Collected data

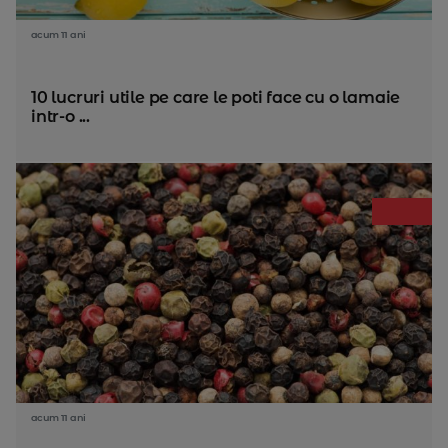
acum 11 ani
10 lucruri utile pe care le poti face cu o lamaie
intr-o ...
acum 11 ani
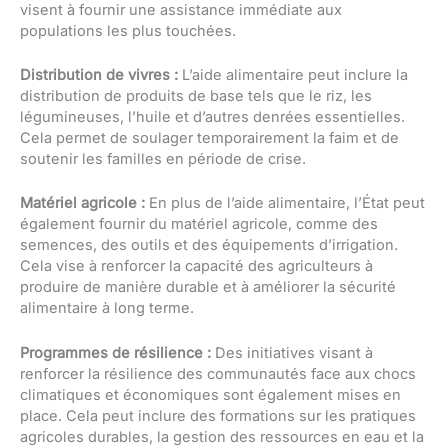
visent à fournir une assistance immédiate aux
populations les plus touchées.
Distribution de vivres :
L’aide alimentaire peut inclure la
distribution de produits de base tels que le riz, les
légumineuses, l’huile et d’autres denrées essentielles.
Cela permet de soulager temporairement la faim et de
soutenir les familles en période de crise.
Matériel agricole :
En plus de l’aide alimentaire, l’État peut
également fournir du matériel agricole, comme des
semences, des outils et des équipements d’irrigation.
Cela vise à renforcer la capacité des agriculteurs à
produire de manière durable et à améliorer la sécurité
alimentaire à long terme.
Programmes de résilience :
Des initiatives visant à
renforcer la résilience des communautés face aux chocs
climatiques et économiques sont également mises en
place. Cela peut inclure des formations sur les pratiques
agricoles durables, la gestion des ressources en eau et la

- [WORK REQUEST]: Copy, without any change, the lines from the one that contains "Programmes de résilience" to the final line of the entries above.

- [OUTPUT BELOW]:
Programmes de résilience :
Des initiatives visant à
renforcer la résilience des communautés face aux chocs
climatiques et économiques sont également mises en
place. Cela peut inclure des formations sur les pratiques
agricoles durables, la gestion des ressources en eau et la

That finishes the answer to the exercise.